Data entries:
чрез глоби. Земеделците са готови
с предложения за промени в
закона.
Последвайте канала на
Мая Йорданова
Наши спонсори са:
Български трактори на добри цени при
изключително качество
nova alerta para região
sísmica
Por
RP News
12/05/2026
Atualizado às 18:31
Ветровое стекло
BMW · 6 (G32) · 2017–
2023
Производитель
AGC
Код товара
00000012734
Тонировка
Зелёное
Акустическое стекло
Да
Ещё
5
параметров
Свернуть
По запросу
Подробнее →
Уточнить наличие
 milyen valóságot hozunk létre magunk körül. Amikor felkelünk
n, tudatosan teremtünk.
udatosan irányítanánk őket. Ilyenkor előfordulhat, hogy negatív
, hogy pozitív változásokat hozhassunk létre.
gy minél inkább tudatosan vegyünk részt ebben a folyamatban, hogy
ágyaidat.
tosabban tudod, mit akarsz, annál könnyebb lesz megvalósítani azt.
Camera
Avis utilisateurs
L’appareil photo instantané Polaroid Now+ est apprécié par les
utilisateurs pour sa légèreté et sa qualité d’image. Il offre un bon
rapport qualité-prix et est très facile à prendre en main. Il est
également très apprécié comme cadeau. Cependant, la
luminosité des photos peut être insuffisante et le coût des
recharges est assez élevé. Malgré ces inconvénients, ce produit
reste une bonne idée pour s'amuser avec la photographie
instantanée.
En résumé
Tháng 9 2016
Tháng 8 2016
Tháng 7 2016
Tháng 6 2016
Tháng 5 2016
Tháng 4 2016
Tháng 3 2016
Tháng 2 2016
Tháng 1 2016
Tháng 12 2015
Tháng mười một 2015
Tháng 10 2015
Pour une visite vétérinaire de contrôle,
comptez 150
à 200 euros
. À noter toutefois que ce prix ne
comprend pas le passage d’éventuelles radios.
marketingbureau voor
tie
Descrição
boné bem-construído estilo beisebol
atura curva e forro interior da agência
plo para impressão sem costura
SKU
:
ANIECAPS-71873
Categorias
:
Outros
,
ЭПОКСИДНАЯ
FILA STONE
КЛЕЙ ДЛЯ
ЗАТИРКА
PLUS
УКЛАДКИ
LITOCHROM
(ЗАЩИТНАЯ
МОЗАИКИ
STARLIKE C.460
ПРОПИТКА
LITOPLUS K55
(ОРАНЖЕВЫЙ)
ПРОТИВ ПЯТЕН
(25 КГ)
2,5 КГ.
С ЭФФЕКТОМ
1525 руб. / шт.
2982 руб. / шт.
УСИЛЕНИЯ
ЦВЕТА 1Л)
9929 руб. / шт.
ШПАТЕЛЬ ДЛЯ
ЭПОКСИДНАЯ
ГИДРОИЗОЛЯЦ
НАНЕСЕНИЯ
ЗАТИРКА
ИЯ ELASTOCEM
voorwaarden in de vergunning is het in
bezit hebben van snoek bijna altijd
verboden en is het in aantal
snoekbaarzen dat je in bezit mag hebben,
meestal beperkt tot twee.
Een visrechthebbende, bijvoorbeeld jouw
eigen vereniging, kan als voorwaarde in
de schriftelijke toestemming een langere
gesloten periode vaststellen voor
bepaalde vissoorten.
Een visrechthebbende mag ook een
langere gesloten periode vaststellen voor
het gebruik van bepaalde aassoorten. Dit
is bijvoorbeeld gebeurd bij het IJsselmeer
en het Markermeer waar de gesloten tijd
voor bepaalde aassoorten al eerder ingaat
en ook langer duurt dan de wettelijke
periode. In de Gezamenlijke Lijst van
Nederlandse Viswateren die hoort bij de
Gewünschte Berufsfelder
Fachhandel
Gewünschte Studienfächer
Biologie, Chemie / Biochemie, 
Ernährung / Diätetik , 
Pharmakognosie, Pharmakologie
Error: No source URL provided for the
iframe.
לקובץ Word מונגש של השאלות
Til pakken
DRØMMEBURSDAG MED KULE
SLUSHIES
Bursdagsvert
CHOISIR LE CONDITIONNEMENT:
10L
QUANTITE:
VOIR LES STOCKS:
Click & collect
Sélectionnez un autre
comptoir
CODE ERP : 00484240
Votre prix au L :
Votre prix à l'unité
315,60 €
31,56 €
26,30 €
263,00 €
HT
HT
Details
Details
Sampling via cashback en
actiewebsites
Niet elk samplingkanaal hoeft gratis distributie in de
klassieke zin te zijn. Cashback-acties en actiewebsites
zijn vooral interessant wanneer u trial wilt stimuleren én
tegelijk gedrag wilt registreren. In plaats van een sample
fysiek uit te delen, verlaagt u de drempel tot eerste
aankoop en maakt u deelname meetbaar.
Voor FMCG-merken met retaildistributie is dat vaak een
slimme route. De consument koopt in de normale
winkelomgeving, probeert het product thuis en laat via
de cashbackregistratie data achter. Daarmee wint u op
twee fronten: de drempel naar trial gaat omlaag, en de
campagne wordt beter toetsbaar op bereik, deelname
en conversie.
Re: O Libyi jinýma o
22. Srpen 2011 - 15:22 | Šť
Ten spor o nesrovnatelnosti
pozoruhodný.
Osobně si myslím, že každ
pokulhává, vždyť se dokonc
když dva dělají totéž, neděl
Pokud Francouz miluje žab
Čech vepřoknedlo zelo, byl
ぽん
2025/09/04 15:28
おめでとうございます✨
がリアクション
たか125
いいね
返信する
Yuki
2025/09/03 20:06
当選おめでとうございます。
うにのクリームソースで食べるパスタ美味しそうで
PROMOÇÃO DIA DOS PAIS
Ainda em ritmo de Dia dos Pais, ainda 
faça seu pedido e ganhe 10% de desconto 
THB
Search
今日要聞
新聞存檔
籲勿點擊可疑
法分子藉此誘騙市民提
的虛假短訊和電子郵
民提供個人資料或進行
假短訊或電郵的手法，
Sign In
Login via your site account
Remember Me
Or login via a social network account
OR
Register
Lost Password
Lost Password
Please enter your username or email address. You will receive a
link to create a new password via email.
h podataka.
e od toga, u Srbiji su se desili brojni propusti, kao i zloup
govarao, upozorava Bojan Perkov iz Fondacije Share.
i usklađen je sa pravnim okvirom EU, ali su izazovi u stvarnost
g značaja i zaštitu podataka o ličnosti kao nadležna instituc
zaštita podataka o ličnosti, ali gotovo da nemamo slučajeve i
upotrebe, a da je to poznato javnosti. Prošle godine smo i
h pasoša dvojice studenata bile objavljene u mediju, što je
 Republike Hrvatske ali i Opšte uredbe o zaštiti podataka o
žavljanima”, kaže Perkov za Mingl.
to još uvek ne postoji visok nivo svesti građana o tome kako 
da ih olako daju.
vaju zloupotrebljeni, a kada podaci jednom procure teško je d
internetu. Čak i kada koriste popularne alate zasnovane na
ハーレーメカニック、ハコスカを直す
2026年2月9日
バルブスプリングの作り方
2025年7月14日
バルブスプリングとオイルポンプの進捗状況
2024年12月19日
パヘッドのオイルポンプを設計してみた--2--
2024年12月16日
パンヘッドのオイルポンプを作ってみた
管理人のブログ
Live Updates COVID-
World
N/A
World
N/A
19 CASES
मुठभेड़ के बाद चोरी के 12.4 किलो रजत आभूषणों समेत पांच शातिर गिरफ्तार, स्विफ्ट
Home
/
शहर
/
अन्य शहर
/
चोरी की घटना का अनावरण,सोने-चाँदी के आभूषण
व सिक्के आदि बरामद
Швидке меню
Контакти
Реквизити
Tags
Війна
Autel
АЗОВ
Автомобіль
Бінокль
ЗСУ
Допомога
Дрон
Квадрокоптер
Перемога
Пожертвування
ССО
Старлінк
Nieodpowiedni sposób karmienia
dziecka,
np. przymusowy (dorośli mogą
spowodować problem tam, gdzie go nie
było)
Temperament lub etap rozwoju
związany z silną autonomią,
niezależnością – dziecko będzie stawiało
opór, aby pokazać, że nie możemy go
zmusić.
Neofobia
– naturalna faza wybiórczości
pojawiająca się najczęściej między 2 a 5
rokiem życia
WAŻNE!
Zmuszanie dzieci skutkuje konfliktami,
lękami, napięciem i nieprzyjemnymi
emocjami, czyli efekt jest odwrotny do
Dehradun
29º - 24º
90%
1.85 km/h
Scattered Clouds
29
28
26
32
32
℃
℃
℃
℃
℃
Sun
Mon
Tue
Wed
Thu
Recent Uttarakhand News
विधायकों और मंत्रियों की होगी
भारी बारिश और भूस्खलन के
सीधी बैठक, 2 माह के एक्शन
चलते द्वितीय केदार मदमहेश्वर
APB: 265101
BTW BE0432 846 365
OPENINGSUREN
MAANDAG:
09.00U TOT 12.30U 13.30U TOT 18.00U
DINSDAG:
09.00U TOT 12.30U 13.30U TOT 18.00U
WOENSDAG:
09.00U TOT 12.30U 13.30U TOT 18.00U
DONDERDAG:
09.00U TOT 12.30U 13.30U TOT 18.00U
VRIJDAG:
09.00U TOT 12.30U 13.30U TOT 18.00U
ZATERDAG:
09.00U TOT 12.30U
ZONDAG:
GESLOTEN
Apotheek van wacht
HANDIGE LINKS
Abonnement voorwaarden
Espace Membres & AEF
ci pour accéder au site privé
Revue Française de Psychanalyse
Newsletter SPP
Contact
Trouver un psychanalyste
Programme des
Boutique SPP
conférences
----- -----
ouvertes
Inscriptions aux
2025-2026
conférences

• _WHAT IS REQUIRED_: Please give the stretch of the records from the start through the line containing "Avis utilisateurs" again, substituting "Kamera" for "Camera" and leaving all else unchanged.

• _TASK OUTPUT_:
чрез глоби. Земеделците са готови
с предложения за промени в
закона.
Последвайте канала на
Мая Йорданова
Наши спонсори са:
Български трактори на добри цени при
изключително качество
nova alerta para região
sísmica
Por
RP News
12/05/2026
Atualizado às 18:31
Ветровое стекло
BMW · 6 (G32) · 2017–
2023
Производитель
AGC
Код товара
00000012734
Тонировка
Зелёное
Акустическое стекло
Да
Ещё
5
параметров
Свернуть
По запросу
Подробнее →
Уточнить наличие
 milyen valóságot hozunk létre magunk körül. Amikor felkelünk
n, tudatosan teremtünk.
udatosan irányítanánk őket. Ilyenkor előfordulhat, hogy negatív
, hogy pozitív változásokat hozhassunk létre.
gy minél inkább tudatosan vegyünk részt ebben a folyamatban, hogy
ágyaidat.
tosabban tudod, mit akarsz, annál könnyebb lesz megvalósítani azt.
Kamera
Avis utilisateurs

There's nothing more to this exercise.